» **SOURCE MATERIAL**:
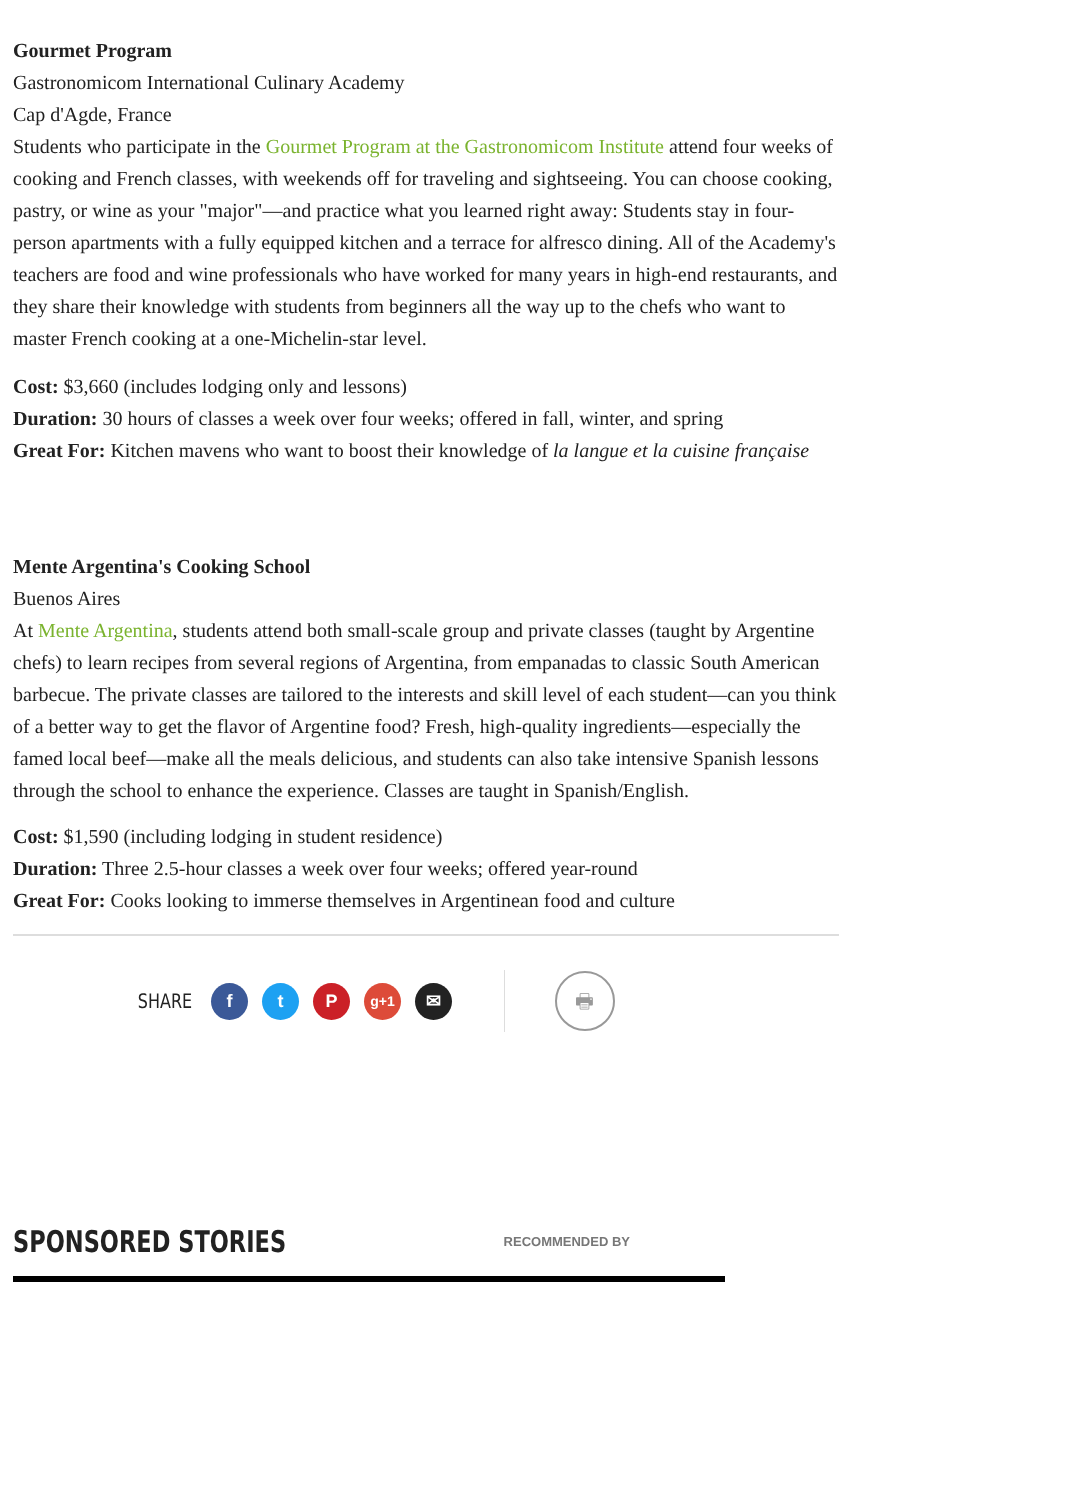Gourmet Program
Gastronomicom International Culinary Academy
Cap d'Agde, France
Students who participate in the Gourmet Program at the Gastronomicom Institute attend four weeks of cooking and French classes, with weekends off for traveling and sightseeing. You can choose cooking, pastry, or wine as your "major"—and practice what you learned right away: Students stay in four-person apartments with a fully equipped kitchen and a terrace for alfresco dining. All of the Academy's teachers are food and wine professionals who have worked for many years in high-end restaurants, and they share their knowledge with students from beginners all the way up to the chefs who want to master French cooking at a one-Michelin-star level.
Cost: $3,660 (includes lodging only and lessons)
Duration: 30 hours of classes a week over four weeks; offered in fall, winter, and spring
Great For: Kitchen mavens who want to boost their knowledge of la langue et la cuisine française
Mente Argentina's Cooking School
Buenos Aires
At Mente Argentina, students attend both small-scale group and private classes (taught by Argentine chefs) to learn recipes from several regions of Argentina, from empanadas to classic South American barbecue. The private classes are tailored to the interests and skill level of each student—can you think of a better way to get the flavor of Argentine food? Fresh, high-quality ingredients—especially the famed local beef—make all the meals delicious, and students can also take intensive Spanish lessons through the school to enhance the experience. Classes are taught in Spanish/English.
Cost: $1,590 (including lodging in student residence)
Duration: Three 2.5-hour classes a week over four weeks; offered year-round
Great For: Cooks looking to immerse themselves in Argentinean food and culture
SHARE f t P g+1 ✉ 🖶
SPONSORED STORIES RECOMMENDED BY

» **WORK INSTRUCTIONS**: Would you copy out every entry above word for word, without the pictures?

» **WRITTEN RESPONSE**:
Gourmet Program
Gastronomicom International Culinary Academy
Cap d'Agde, France
Students who participate in the Gourmet Program at the Gastronomicom Institute attend four weeks of cooking and French classes, with weekends off for traveling and sightseeing. You can choose cooking, pastry, or wine as your "major"—and practice what you learned right away: Students stay in four-person apartments with a fully equipped kitchen and a terrace for alfresco dining. All of the Academy's teachers are food and wine professionals who have worked for many years in high-end restaurants, and they share their knowledge with students from beginners all the way up to the chefs who want to master French cooking at a one-Michelin-star level.
Cost: $3,660 (includes lodging only and lessons)
Duration: 30 hours of classes a week over four weeks; offered in fall, winter, and spring
Great For: Kitchen mavens who want to boost their knowledge of la langue et la cuisine française
Mente Argentina's Cooking School
Buenos Aires
At Mente Argentina, students attend both small-scale group and private classes (taught by Argentine chefs) to learn recipes from several regions of Argentina, from empanadas to classic South American barbecue. The private classes are tailored to the interests and skill level of each student—can you think of a better way to get the flavor of Argentine food? Fresh, high-quality ingredients—especially the famed local beef—make all the meals delicious, and students can also take intensive Spanish lessons through the school to enhance the experience. Classes are taught in Spanish/English.
Cost: $1,590 (including lodging in student residence)
Duration: Three 2.5-hour classes a week over four weeks; offered year-round
Great For: Cooks looking to immerse themselves in Argentinean food and culture
SHARE f t P g+1 ✉ 🖶
SPONSORED STORIES RECOMMENDED BY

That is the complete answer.